The nervous system and neurological pathways have plasticity: the ability to change, adapt, acquire, and create new and improved neurological pathways. Fear and overwhelm cause the damage. Safety and love repair and heal it. Interactive repair, a safe relationship, is the most important and effective ‘behavioral technique’ needed to move a child back within the behavioral boundaries of the classroom
Typically, when the technique is used and works, credit is given to the technique itself. Rather, the credit should be given to the relationship. It is the relationship that is at the heart of the child's experience. Techniques are merely layered on top of the relationship. It is the relationship--right brain to right brain--that is actually the driving force behind change and helping the child to get back on course.
The Body
The body is a powerful force in driving behavior. Like all animals, humans go through a fight or flight response when danger is perceived. When threat is perceived even in a normally safe school situation, bodily response can typically be in the range of survival. This response originates from the limbic system. The limbic system releases hormones that prepare the body to take defensive action. The adrenal glands release epinephrine and norepinephrine to mobilize the body for fight or flight. The heart rate increases, allowing for more oxygen and more blood into the muscles for quick movement. All systems are on alert and ready to protect. In this state, the limbic system will make a quick determination as to either fight or flee.
If it is determined that there is adequate strength, time and position for flight, the child will run and make an exit. If it is determined there is not enough time or space to flee, yet there's adequate strength to defend, the child will fight. There's also a third response available to the limbic system the freeze response. If the limbic system determines there's a lack of time, strength, and positioning and death is in the realm of possibilities the body will freeze. This is a state of complete helplessness, it is also a state designed to lessen the pain from the attack of the predator by dissociating from the body and increasing the release of endorphins. It is a valuable state of survival because it decreases the chances of death. When the body becomes limp and lifeless the predator, who responds to the movement of the prey, will most likely lose interest and leave the prey alone.

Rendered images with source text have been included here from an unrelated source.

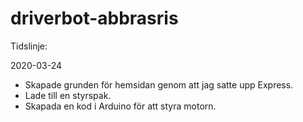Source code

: # driverbot-abbrasris

Tidslinje:

2020-03-24

- Skapade grunden för hemsidan genom att jag satte upp Express.
- Lade till en styrspak.
- Skapada en kod i Arduino för att styra motorn.
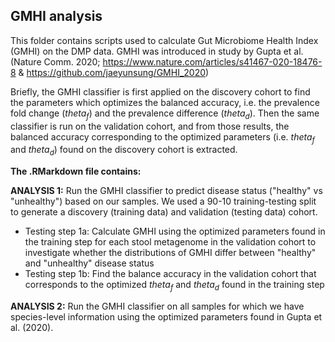 ## GMHI analysis

This folder contains scripts used to calculate Gut Microbiome Health Index (GMHI) on the DMP data. GMHI was introduced in study by Gupta et al. (Nature Comm. 2020; https://www.nature.com/articles/s41467-020-18476-8 & https://github.com/jaeyunsung/GMHI_2020)

Briefly, the GMHI classifier is first applied on the discovery cohort to find the parameters which optimizes the balanced accuracy, i.e. the prevalence fold change (_theta<sub>f</sub>_) and the prevalence difference (_theta<sub>d</sub>_). Then the same classifier is run on the validation cohort, and from those results, the balanced accuracy corresponding to the optimized parameters (i.e. _theta<sub>f</sub>_ and _theta<sub>d</sub>_) found on the discovery cohort is extracted.

**The .RMarkdown file contains:**

**ANALYSIS 1:** Run the GMHI classifier to predict disease status ("healthy" vs "unhealthy") based on our samples. We used a 90-10 training-testing split to generate a discovery (training data) and validation (testing data) cohort.
* Testing step 1a: Calculate GMHI using the optimized parameters found in the training step for each stool metagenome in the validation cohort to investigate whether the distributions of GMHI differ between "healthy" and "unhealthy" disease status
* Testing step 1b: Find the balance accuracy in the validation cohort that corresponds to the optimized _theta<sub>f</sub>_ and _theta<sub>d</sub>_ found in the training step  

**ANALYSIS 2:** Run the GMHI classifier on all samples for which we have species-level information using the optimized parameters found in Gupta et al. (2020).
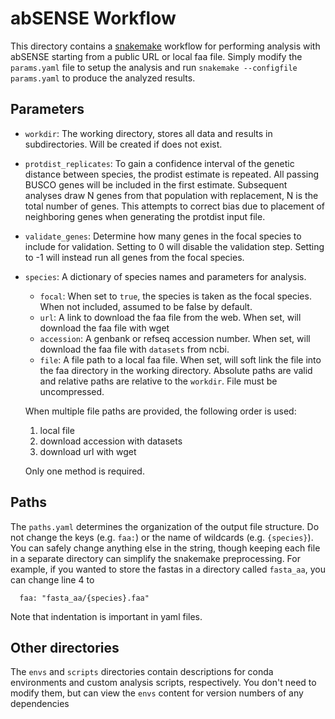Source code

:# abSENSE Workflow

This directory contains a [snakemake](https://snakemake.readthedocs.io/en/stable/index.html)
workflow for performing analysis with abSENSE starting from a public URL or
local faa file.  Simply modify the `params.yaml` file to setup the analysis
and run `snakemake --configfile params.yaml` to produce the analyzed results.

## Parameters

- `workdir`: The working directory, stores all data and results in
  subdirectories.  Will be created if does not exist.
- `protdist_replicates`: To gain a confidence interval of the genetic distance
  between species, the prodist estimate is repeated.  All passing BUSCO genes
  will be included in the first estimate.  Subsequent analyses draw N genes
  from that population with replacement, N is the total number of genes.  This
  attempts to correct bias due to placement of neighboring genes when generating
  the protdist input file.
- `validate_genes`:  Determine how many genes in the focal species to include
  for validation.  Setting to 0 will disable the validation step.  Setting to
  -1 will instead run all genes from the focal species.
- `species`: A dictionary of species names and parameters for analysis.
  - `focal`: When set to `true`, the species is taken as the focal species.
    When not included, assumed to be false by default.
  - `url`: A link to download the faa file from the web.  When set, will download
    the faa file with wget
  - `accession`: A genbank or refseq accession number.  When set, will download
    the faa file with `datasets` from ncbi.
  - `file`: A file path to a local faa file.  When set, will soft link the file
    into the faa directory in the working directory.  Absolute paths are valid
    and relative paths are relative to the `workdir`.  File must be uncompressed.

  When multiple file paths are provided, the following order is used:
    1) local file
    2) download accession with datasets
    3) download url with wget

  Only one method is required.

## Paths

The `paths.yaml` determines the organization of the output file structure.
Do not change the keys (e.g. `faa:`) or the name of wildcards (e.g. `{species}`).
You can safely change anything else in the string, though keeping each file in
a separate directory can simplify the snakemake preprocessing.  For example,
if you wanted to store the fastas in a directory called `fasta_aa`, you can
change line 4 to
```
  faa: "fasta_aa/{species}.faa"
```
Note that indentation is important in yaml files.

## Other directories
The `envs` and `scripts` directories contain descriptions for conda environments
and custom analysis scripts, respectively.  You don't need to modify them, but
can view the `envs` content for version numbers of any dependencies
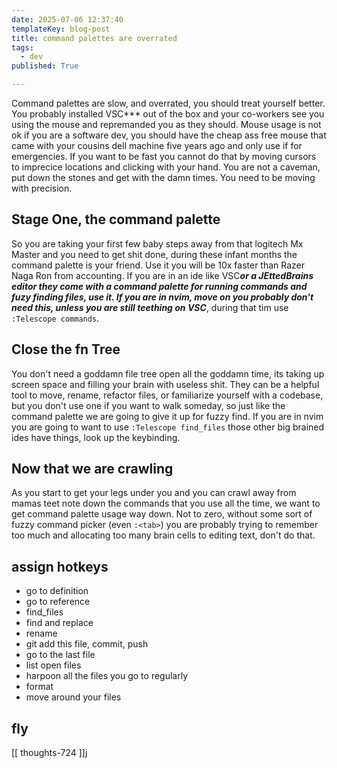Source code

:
 ```yaml
---
date: 2025-07-06 12:37:40
templateKey: blog-post
title: command palettes are overrated
tags:
  - dev
published: True

---
```


Command palettes are slow, and overrated, you should treat yourself better.
You probably installed VSC*** out of the box and your co-workers see you using
the mouse and repremanded you as they should.  Mouse usage is not ok if you are
a software dev, you should have the cheap ass free mouse that came with your
cousins dell machine five years ago and only use if for emergencies.  If you
want to be fast you cannot do that by moving cursors to imprecice locations and
clicking with your hand.  You are not a caveman, put down the stones and get
with the damn times.  You need to be moving with precision.

## Stage One, the command palette

So you are taking your first few baby steps away from that logitech Mx Master
and you need to get shit done, during these infant months the command palette
is your friend.  Use it you will be 10x faster than Razer Naga Ron from
accounting.  If you are in an ide like VSC***or a JEttedBrains editor they
come with a command palette for running commands and fuzy finding files, use
it.  If you are in nvim, move on you probably don't need this, unless you are
still teething on VSC***, during that tim use `:Telescope commands`.

## Close the fn Tree

You don't need a goddamn file tree open all the goddamn time, its taking up
screen space and filling your brain with useless shit.  They can be a helpful
tool to move, rename, refactor files, or familiarize yourself with a codebase,
but you don't use one if you want to walk someday, so just like the command
palette we are going to give it up for fuzzy find.  If you are in nvim you are
going to want to use `:Telescope find_files`  those other big brained ides have
things, look up the keybinding.

## Now that we are crawling

As you start to get your legs under you and you can crawl away from mamas teet
note down the commands that you use all the time, we want to get command
palette usage way down.  Not to zero, without some sort of fuzzy command picker
(even `:<tab>`) you are probably trying to remember too much and allocating too
many brain cells to editing text, don't do that.

## assign hotkeys

* go to definition
* go to reference
* find_files
* find and replace
* rename
* git add this file, commit, push
* go to the last file
* list open files
* harpoon all the files you go to regularly
* format
* move around your files

## fly

[[ thoughts-724 ]]j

They are all automatic responses and are not determined by mindful considerations at the level of the neocortex. Excitatory neurotransmitters and hormones are fueling these negative behavioral responses. The solution is not to ignite more of these responses by implementing a consequence, which will only be perceived as more of a threat. The solution lies in calming the brain in order to move back to a state of peace and safety at the body level.
Connect to the child at the limbic brain. Using the power of relationship, connect to their “fear.”:
Teacher: “Billy, this is going to be hard but you are not going to be able to go out to recess today because of what happened.”
Billy: “But that's not fair.”
Teacher: “I know it can't feel good for you.”
Billy: “But it wasn't my fault.”
Teacher: “Why don't you and I sit here and talk more about this so I can understand your perspective better.
The teacher can then spend ten minutes with the child to help him have a voice and feel connected and understood. This is a “time in” with the teacher, used to regulate the limbic system and show the child how to move back into top-down control. Additionally, giving the child this emotionally attuned conversation is giving him the experience of what it feels like to be in a positive and connected relationship. The more he has these types of interactions, the more he becomes equipped to handle stress in the future on his own, thus increasing both the aptitude and time available for academic achievement.